City Councillor Charles Yancy (District 4) submitted the order for the hearing, scheduled for Monday, March 4, 1 p.m., in the Iannella Chamber on the fifth floor of City Hall, which demands that the Council closely examine the city’s snow removal policy and the cause of the “drawn-out” removal process, as well as the extent of the city’s responsibility to remove snow.
“Twenty-four hours after the last snow fell, I found no less than a dozen streets that never saw a plow,” said Yancy. “I’m not pointing my fingers anywhere, but I do think it’s our responsibility to find out what happened and why we were not as successful as we try to be.”
According to Yancy, more than two dozen residential streets in his district, as well as other roads throughout the city, were still clogged by snow more than 24 hours as the storm ended on Feb. 11. The council member said his office continued to receive calls from constituents more than 48 hours after the end of the storm.

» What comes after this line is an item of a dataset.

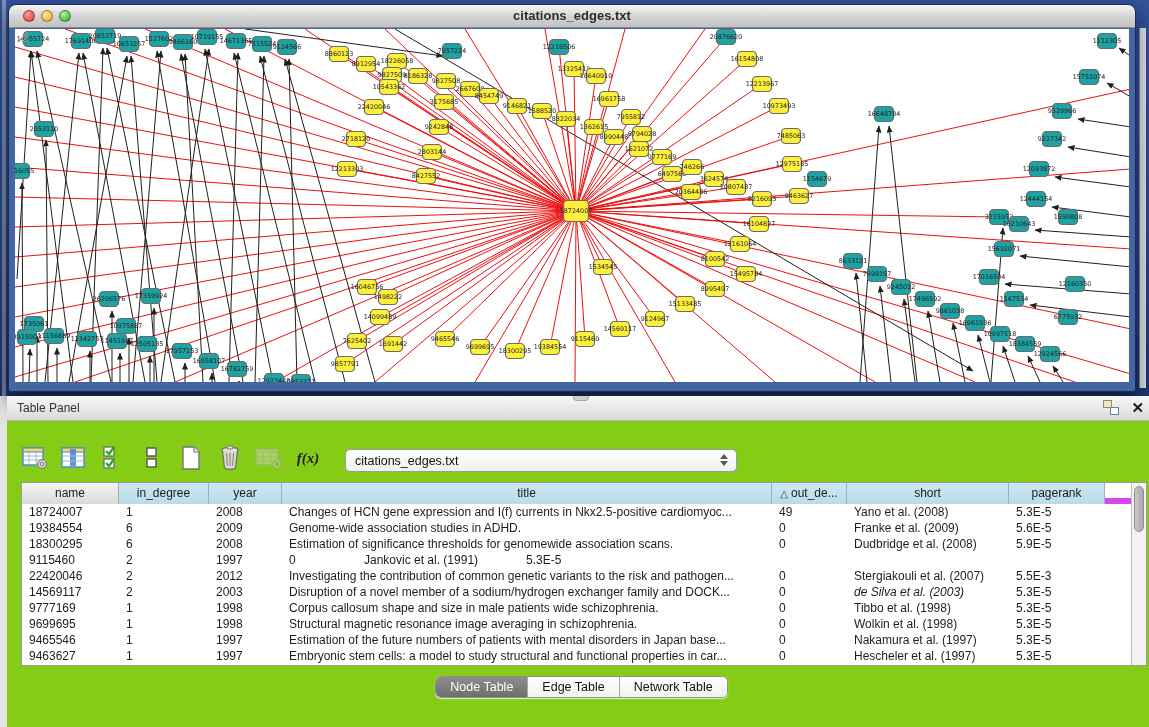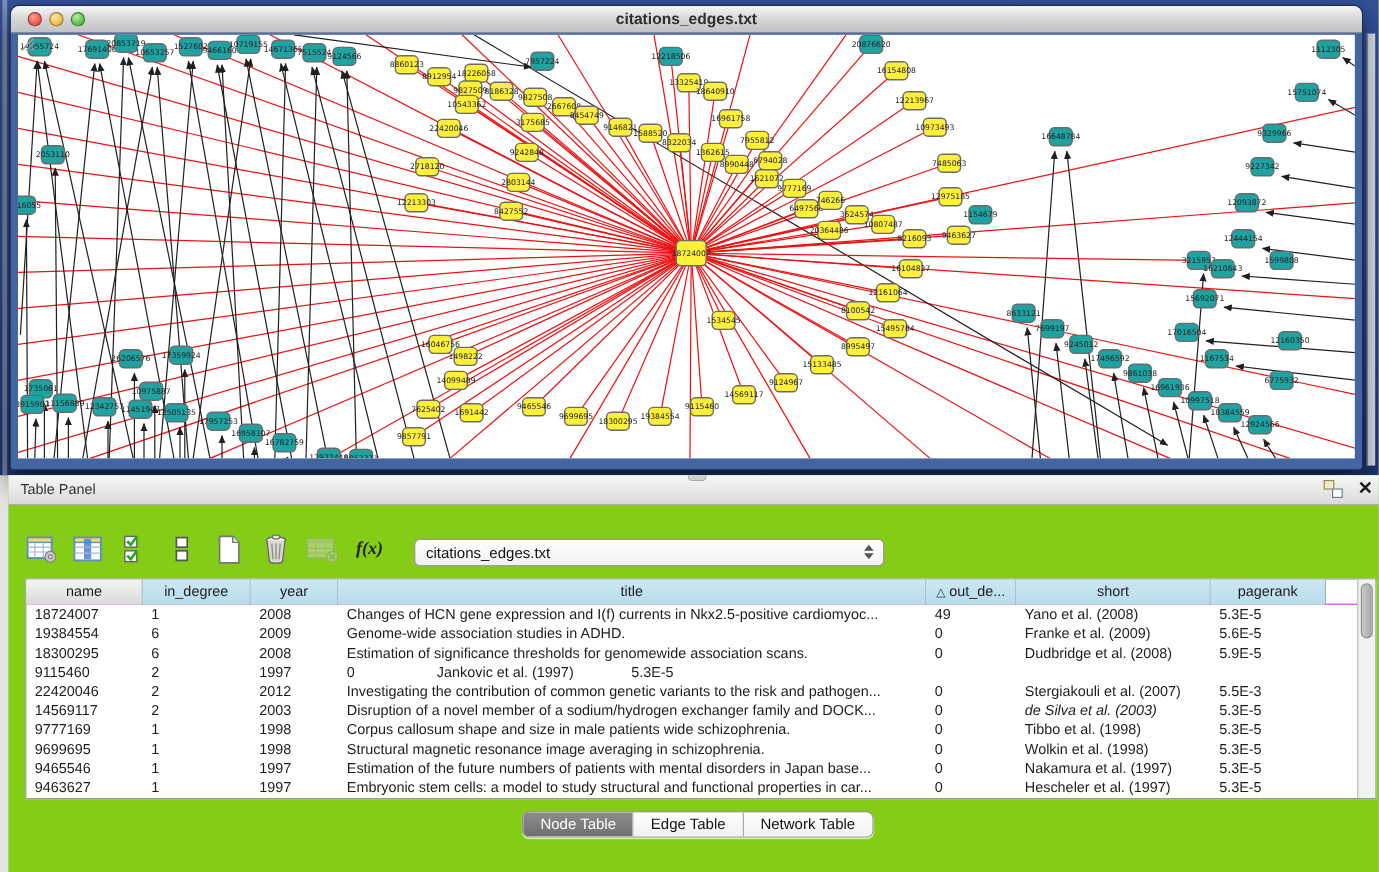"name" .hdr-row { border-bottom: 1px solid #d946ef -> 6px solid #d946ef }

Yancy isn’t the only one seeking answers. Mayor Tom Menino also called for an explanation of the delayed snow removal process and a review of snow removal contracts.

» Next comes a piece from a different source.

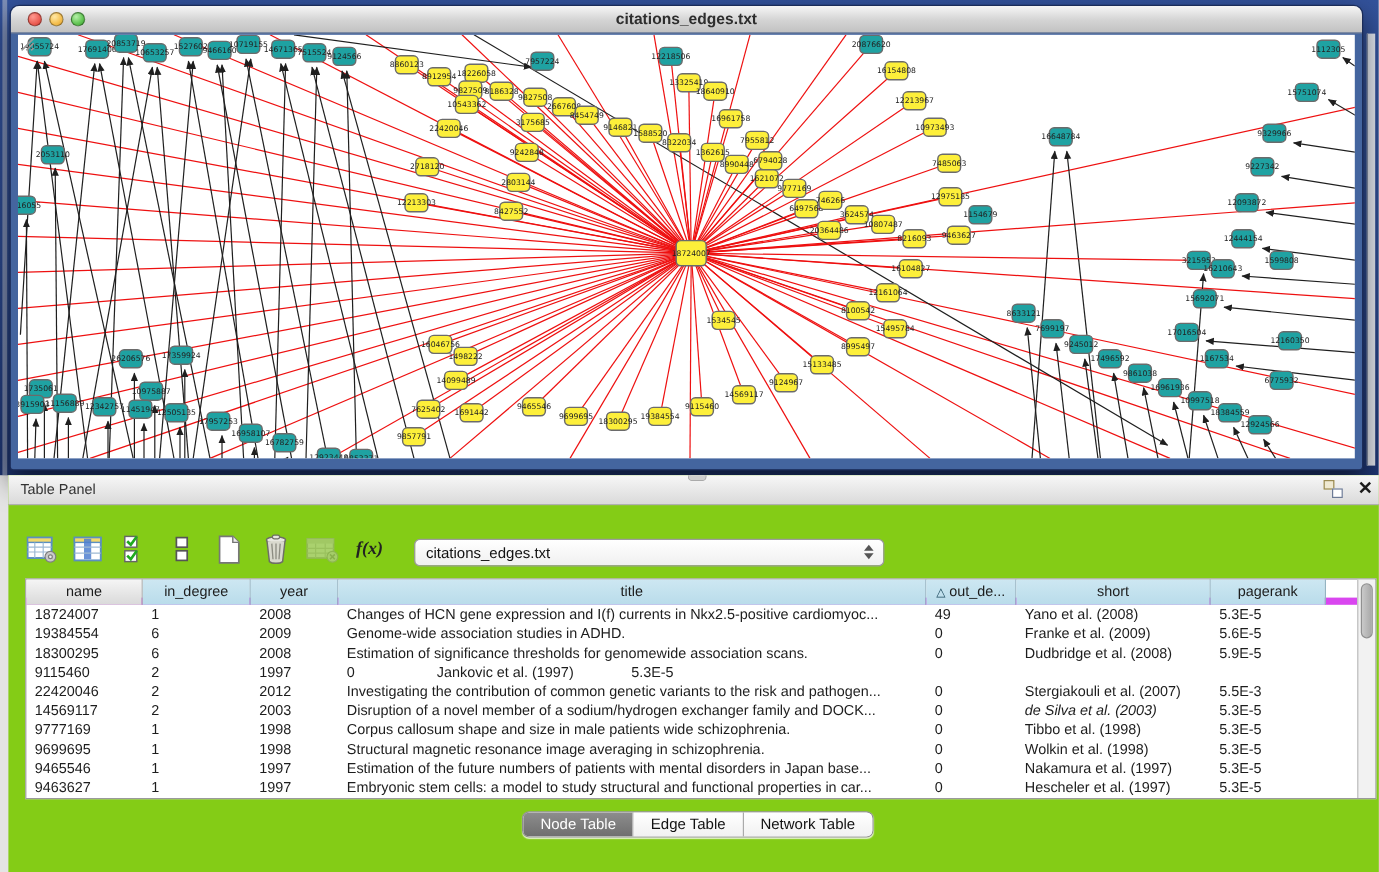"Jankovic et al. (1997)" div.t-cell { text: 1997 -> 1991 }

The Public Works Department is responsible for plowing and/or de-icing more than 850 miles of city roads and employs more than 500 pieces of equipment, according to Yancy and the city’s PWD website. The department follows 200 plowing routes, with the city’s main roads and highways designated as the first to be cleared, followed by streets used by buses and other forms of mass transit. Side streets, public alleys and dead-end streets are the remaining areas to be cleaned.
Yancy also indicated that slow snow removal might have hindered emergency response teams who rescued the third-floor occupant of a house fire on Mather Street.
The councilor said he hopes the hearing will prevent similar problems in the future and reshape the city’s response program.
“Inaccessible roadways may create public safety and public health hazards for residents who reside on these streets. Those seconds, minutes and hours can mean the difference between life and death,” Yancy said.